Our Take
The 75% figure is real (per EY research), but EY's prescription—that HR lead cultural due diligence upfront—treats a symptom of bad deal strategy as a fixable process problem when the issue is usually executive indifference to retention economics from day one.
Why it matters
With 53% of CEOs planning acquisitions in the next 12 months (per EY's 2026 CEO Outlook), the talent drain will accelerate. Companies that ignore this pay in capability loss, knowledge transfer failure, and integration delay—compounding across multiple deals.
Do this week
HR leaders: Map your acquired company's key roles and retention risk by role type this week, then present a 90-day re-recruitment plan to your CEO before the next board meeting so deal timelines account for people, not just tech.
Three-quarters of key talent leaves after M&A closes
EY surveyed senior leaders and workforce members across hundreds of organizations and found that on average, 75% of employees in key roles quit within three years of deal closing. The research arrives as CEO acquisition appetite surges: 53% of CEOs (per EY's 2026 CEO Outlook survey of 1,200 CEOs) plan to pursue acquisitions in the next 12 months, and 79% plan joint ventures or strategic alliances in 2026, up from 62% in 2025.
The departure rate reflects a broader pattern. Almost half of transaction leaders report that deals often fail to deliver desired value, and only 46% of transactions achieve innovation KPIs (company-reported). EY's diagnosis: business and technology due diligence dominate deal preparation, while human and cultural fit get secondary treatment.
Cultural due diligence must happen before close, not after
EY's research identifies a critical timing gap. Transaction teams prioritize financial and technical fit during due diligence, creating downstream integration failures that become visible only in the post-close phase. By then, the damage to employee confidence is already done. One HR director at a global digital payments company quoted in the study put it plainly: "The moment you get into the whole post-transaction activities, it's too late."
The cost of ignoring this is measurable. When leaders establish six specific conditions for people to thrive (purposeful vision, adaptive leadership, psychological safety, disciplined freedom, and two others), the likelihood of deal success increases 2.6 times (per EY's broader transformation research). In transactions specifically, focusing on these conditions improves an organization's ability to execute future transformations by 2.2 times. That compounds: a company that nails the human side of one deal builds institutional muscle for the next.
The converse is sharper. Nearly all transactions hit a moment where the program goes off course and leaders must intervene. EY's finding: turning points are more likely to have negative overall impact on a transaction when leadership does not actively re-recruit the acquired workforce. Employees do not assume they belong in the new organization; they must be told, repeatedly, by people they trust.
HR must be a deal partner from day one
The implied action is to shift HR's seat at the table from post-deal integration to pre-deal due diligence.
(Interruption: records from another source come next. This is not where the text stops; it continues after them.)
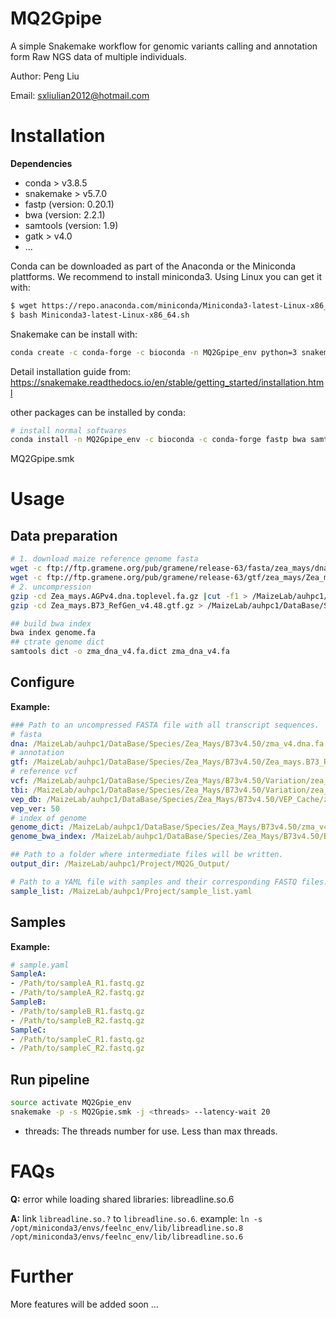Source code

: # MQ2Gpipe
 A simple Snakemake workflow for genomic variants calling and annotation form Raw NGS data of multiple individuals.

Author: Peng Liu

Email: sxliulian2012@hotmail.com

# Installation

**Dependencies**

* conda > v3.8.5
* snakemake > v5.7.0
* fastp (version: 0.20.1)
* bwa (version: 2.2.1)
* samtools (version: 1.9)
* gatk > v4.0
* ...

Conda can be downloaded as part of the Anaconda or the Miniconda plattforms. We recommend to install miniconda3. Using Linux you can get it with:

```sh
$ wget https://repo.anaconda.com/miniconda/Miniconda3-latest-Linux-x86_64.sh
$ bash Miniconda3-latest-Linux-x86_64.sh
```


Snakemake can be install with:

```sh
conda create -c conda-forge -c bioconda -n MQ2Gpipe_env python=3 snakemake
```

Detail installation guide from: https://snakemake.readthedocs.io/en/stable/getting_started/installation.html

other packages can be installed by conda:

```sh
# install normal softwares
conda install -n MQ2Gpipe_env -c bioconda -c conda-forge fastp bwa samtools bedtools vcfotools bcftools plink beagle gatk4 ensembl-vep 
```

MQ2Gpipe.smk 

# Usage

## Data preparation

```sh
# 1. download maize reference genome fasta
wget -c ftp://ftp.gramene.org/pub/gramene/release-63/fasta/zea_mays/dna/Zea_mays.AGPv4.dna.toplevel.fa.gz
wget -c ftp://ftp.gramene.org/pub/gramene/release-63/gtf/zea_mays/Zea_mays.B73_RefGen_v4.48.gtf.gz
# 2. uncompression
gzip -cd Zea_mays.AGPv4.dna.toplevel.fa.gz |cut -f1 > /MaizeLab/auhpc1/DataBase/Species/Zea_Mays/B73v4/zma_dna_v4.fa
gzip -cd Zea_mays.B73_RefGen_v4.48.gtf.gz > /MaizeLab/auhpc1/DataBase/Species/Zea_Mays/B73v4/zma.v4.48.gtf

## build bwa index
bwa index genome.fa
## ctrate genome dict
samtools dict -o zma_dna_v4.fa.dict zma_dna_v4.fa

```
## Configure

**Example:**
```yaml
### Path to an uncompressed FASTA file with all transcript sequences.
# fasta
dna: /MaizeLab/auhpc1/DataBase/Species/Zea_Mays/B73v4.50/zma_v4.dna.fa
# annotation
gtf: /MaizeLab/auhpc1/DataBase/Species/Zea_Mays/B73v4.50/Zea_mays.B73_RefGen_v4.50.gtf
# reference vcf
vcf: /MaizeLab/auhpc1/DataBase/Species/Zea_Mays/B73v4.50/Variation/zea_mays_v4.vcf.gz
tbi: /MaizeLab/auhpc1/DataBase/Species/Zea_Mays/B73v4.50/Variation/zea_mays_v4.vcf.gz.tbi
vep_db: /MaizeLab/auhpc1/DataBase/Species/Zea_Mays/B73v4.50/VEP_Cache/zea_mays.50.vep_db
vep_ver: 50
# index of genome
genome_dict: /MaizeLab/auhpc1/DataBase/Species/Zea_Mays/B73v4.50/zma_v4.dna.fa.dict
genome_bwa_index: /MaizeLab/auhpc1/DataBase/Species/Zea_Mays/B73v4.50/BWA_Index/zma_v4.dna.fa

## Path to a folder where intermediate files will be written.
output_dir: /MaizeLab/auhpc1/Project/MQ2G_Output/

# Path to a YAML file with samples and their corresponding FASTQ files.
sample_list: /MaizeLab/auhpc1/Project/sample_list.yaml

```

## Samples

**Example:**

```yaml
# sample.yaml
SampleA:
- /Path/to/sampleA_R1.fastq.gz
- /Path/to/sampleA_R2.fastq.gz
SampleB:
- /Path/to/sampleB_R1.fastq.gz
- /Path/to/sampleB_R2.fastq.gz
SampleC:
- /Path/to/sampleC_R1.fastq.gz
- /Path/to/sampleC_R2.fastq.gz

```


## Run pipeline

```sh
source activate MQ2Gpie_env
snakemake -p -s MQ2Gpie.smk -j <threads> --latency-wait 20 
```

* threads: The threads number for use. Less than max threads.

# FAQs

**Q:** error while loading shared libraries: libreadline.so.6

**A:** link `libreadline.so.?` to `libreadline.so.6`. example: `ln -s  /opt/miniconda3/envs/feelnc_env/lib/libreadline.so.8  /opt/miniconda3/envs/feelnc_env/lib/libreadline.so.6`

# Further

More features will be added soon ...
This means conducting what EY calls "cultural due diligence" before a deal closes: examining leadership style, decision-making, work culture, and employee engagement at the target company. The goal is not to predict cultural fit perfectly but to surface retention risks and integration friction early enough to alter deal structure, pricing, or timeline.
EY's research also shows that companies navigating deal turning points through a human-centered approach improve their ability to carry out future transformations by 2.2 times. One HR executive at a multinational company involved in a major deal summarized the dependency: "They have to walk the talk. And as long as management is aligned, it gets cascaded down." This means C-suite and board-level commitment to retention targets, not just HR program execution. Without it, cultural due diligence becomes a compliance checkbox rather than a driver of deal outcomes.